The Third Doctor spends a lot of time fighting off the machinations of The Master, so several stories contain advice on how to handle this renegade. In truth, drawing on his most recent incarnation and the madness inflicted by staring into the Untempered Schism, the ludicrous schemes and connivances almost make sense as the clear evidence of an unhinged, but brilliant, mind.
Sections cover such diverse elements as dealing with paradoxes without the headaches, the confusing business of disguise and illusion, the beginners guide to incarceration and escape, utilising UNIT without turning every encounter into a skirmish, the magic of science and the science of magic, the good and the bad side of ambiguous personalities (including The Master), and the very real danger of Mind Controlled Morris Dancers…
Oh, and you get a whole page of dinosaurs stats, including the T-Rex, to accompany the Invasion of the Dinosaurs story. Morris Dancers and prehistoric predators… what more could you ask for?
I always rate a reference-style book highly if I find myself stopping to cross-reference, research or make copious notes because I have streams of thought going on too valuable not to write down. If a writer can poke just the right spot to get my creative juices running, that’s brilliant. While I found reading the Sourcebook fascinating, I found equal entertainment in pursuing the thought processes and ideas that led me away, momentarily, from the page.
Final Thoughts
The 50th anniversary has been a big year for Doctor Who, and the series continues to go on from strength to strength, with the great prospects of a new Doctor in 2014. Thankfully, in this third volume, Cubicle 7 has delivered another excellent resource and reference for interested fans, enthusiastic players and budding Gamemasters. The Sourcebook comes filled to bursting with ideas, alternative storylines, new mechanics, and great potential.

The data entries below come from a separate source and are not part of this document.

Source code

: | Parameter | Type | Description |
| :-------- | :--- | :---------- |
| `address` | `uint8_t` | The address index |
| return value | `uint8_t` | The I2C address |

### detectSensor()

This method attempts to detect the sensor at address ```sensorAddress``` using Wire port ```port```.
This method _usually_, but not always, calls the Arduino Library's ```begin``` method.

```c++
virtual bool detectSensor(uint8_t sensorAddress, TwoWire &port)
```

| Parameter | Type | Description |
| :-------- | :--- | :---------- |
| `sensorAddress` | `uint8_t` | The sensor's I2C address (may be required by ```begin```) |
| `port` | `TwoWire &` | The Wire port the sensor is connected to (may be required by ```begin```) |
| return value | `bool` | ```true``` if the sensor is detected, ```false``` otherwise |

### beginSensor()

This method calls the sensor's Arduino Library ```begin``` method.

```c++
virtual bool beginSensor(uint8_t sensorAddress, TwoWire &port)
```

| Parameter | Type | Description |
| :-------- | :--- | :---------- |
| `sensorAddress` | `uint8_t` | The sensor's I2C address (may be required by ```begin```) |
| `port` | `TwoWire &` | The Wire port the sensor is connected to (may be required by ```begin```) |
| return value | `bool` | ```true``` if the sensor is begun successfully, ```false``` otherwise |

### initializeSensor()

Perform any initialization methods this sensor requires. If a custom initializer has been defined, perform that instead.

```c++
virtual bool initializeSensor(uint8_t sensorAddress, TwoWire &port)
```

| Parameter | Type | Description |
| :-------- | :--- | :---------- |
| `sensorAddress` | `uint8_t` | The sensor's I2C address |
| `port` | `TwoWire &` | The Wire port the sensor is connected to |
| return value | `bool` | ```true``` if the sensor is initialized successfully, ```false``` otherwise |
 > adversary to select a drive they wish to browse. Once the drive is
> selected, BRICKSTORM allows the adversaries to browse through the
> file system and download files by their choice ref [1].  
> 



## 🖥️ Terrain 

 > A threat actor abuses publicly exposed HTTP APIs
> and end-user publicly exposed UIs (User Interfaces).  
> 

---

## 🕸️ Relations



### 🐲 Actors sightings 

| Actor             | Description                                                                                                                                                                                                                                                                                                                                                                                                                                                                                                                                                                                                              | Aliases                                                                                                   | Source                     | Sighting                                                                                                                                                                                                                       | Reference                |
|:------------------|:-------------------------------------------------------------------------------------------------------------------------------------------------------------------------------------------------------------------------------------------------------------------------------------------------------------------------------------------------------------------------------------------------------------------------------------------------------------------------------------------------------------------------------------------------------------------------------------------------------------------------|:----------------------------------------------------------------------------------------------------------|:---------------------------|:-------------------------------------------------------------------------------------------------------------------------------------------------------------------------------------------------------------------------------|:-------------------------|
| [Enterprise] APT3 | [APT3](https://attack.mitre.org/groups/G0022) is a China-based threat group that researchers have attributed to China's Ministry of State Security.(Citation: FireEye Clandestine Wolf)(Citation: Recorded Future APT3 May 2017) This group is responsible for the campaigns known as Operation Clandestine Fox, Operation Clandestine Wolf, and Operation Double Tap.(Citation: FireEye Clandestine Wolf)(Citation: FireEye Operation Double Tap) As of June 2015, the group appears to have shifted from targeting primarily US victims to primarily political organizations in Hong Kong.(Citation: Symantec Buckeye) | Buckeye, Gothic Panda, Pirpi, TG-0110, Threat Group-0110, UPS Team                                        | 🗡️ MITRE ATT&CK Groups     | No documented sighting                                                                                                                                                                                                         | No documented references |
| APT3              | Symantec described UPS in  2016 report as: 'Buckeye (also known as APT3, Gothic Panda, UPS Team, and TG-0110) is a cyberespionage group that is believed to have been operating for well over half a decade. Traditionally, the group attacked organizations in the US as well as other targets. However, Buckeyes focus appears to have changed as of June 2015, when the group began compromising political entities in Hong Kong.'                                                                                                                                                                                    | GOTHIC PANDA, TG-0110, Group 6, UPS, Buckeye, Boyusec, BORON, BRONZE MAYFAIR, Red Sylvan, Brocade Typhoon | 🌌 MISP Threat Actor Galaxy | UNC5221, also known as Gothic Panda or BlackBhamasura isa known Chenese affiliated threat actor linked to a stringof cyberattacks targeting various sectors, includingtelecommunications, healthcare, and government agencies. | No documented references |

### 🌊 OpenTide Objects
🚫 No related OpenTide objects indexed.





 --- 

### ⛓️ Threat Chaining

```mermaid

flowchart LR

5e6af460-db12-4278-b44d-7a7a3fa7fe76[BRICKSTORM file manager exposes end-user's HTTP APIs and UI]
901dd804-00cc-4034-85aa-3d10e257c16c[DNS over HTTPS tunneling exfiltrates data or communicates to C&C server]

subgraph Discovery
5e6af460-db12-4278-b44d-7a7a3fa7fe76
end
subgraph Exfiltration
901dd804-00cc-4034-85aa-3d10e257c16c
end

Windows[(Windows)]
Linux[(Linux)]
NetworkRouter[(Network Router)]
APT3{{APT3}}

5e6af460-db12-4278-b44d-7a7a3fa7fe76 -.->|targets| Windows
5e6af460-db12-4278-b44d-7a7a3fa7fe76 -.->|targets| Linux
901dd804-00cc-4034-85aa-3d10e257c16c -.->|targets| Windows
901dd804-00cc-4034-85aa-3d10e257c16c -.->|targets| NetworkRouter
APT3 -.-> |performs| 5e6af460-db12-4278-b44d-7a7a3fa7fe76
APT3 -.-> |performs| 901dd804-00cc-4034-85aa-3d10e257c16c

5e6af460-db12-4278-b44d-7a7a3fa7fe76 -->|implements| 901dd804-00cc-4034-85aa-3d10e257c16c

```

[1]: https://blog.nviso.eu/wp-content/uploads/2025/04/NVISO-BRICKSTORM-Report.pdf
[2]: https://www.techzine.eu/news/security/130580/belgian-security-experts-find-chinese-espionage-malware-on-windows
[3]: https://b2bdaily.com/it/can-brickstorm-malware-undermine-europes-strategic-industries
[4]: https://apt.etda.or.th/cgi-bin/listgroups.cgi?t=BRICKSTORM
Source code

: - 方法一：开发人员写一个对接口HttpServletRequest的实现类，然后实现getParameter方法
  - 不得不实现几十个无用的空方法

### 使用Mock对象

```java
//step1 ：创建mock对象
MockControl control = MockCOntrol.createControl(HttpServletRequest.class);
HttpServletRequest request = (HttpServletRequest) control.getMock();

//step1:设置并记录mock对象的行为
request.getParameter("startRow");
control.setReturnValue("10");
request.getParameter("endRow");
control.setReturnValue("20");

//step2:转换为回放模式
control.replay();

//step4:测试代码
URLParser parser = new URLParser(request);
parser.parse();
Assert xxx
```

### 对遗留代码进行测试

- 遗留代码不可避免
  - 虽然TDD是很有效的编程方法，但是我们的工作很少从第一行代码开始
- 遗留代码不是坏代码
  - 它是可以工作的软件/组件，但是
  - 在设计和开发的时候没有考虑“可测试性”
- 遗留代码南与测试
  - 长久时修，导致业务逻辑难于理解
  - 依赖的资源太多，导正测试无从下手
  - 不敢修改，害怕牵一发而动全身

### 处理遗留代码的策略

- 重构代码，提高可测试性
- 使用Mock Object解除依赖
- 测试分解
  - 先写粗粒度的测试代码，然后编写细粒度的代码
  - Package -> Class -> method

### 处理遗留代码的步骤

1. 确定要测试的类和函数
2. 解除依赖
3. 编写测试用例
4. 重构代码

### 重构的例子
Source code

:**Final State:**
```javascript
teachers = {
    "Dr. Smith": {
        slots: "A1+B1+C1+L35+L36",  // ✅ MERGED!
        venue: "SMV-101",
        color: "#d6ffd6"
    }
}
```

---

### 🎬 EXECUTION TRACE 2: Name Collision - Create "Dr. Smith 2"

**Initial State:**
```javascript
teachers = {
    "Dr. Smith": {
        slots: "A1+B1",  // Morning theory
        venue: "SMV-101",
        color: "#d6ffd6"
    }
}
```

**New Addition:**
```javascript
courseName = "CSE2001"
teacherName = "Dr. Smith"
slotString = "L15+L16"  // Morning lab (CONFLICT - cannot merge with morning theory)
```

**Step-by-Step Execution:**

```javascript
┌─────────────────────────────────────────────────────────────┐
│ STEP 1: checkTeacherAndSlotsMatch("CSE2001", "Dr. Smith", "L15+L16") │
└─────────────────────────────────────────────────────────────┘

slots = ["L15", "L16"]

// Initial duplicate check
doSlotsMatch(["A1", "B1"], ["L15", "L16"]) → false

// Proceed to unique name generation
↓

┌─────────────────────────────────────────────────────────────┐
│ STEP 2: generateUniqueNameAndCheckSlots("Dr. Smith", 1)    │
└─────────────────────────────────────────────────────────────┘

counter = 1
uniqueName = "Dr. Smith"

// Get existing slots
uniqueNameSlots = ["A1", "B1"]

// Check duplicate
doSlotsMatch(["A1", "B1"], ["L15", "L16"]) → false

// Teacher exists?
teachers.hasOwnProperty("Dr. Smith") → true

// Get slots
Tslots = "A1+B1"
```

The Doctor Who Sourcebook series doesn’t simply tread the old ground of series synopses for Who that have been revisited time and time again. In considering each story in the context of the roleplaying game and the prospects for generic reuse and recycling, the Sourcebook offers a great deal more. Not only do you have a pool of instant ideas, seeds and adventure hooks, you also have a fascinating guide to seeing the series in a new light, as a rich vein of creative potential.
If you take the time to see the series in the same critical and thoughtful way these writers have approached it, you too can concoct your own time travel adventures without having to resort to reversing the polarity on the neutron flow. The Whoniverse is your marine bivalve mollusc.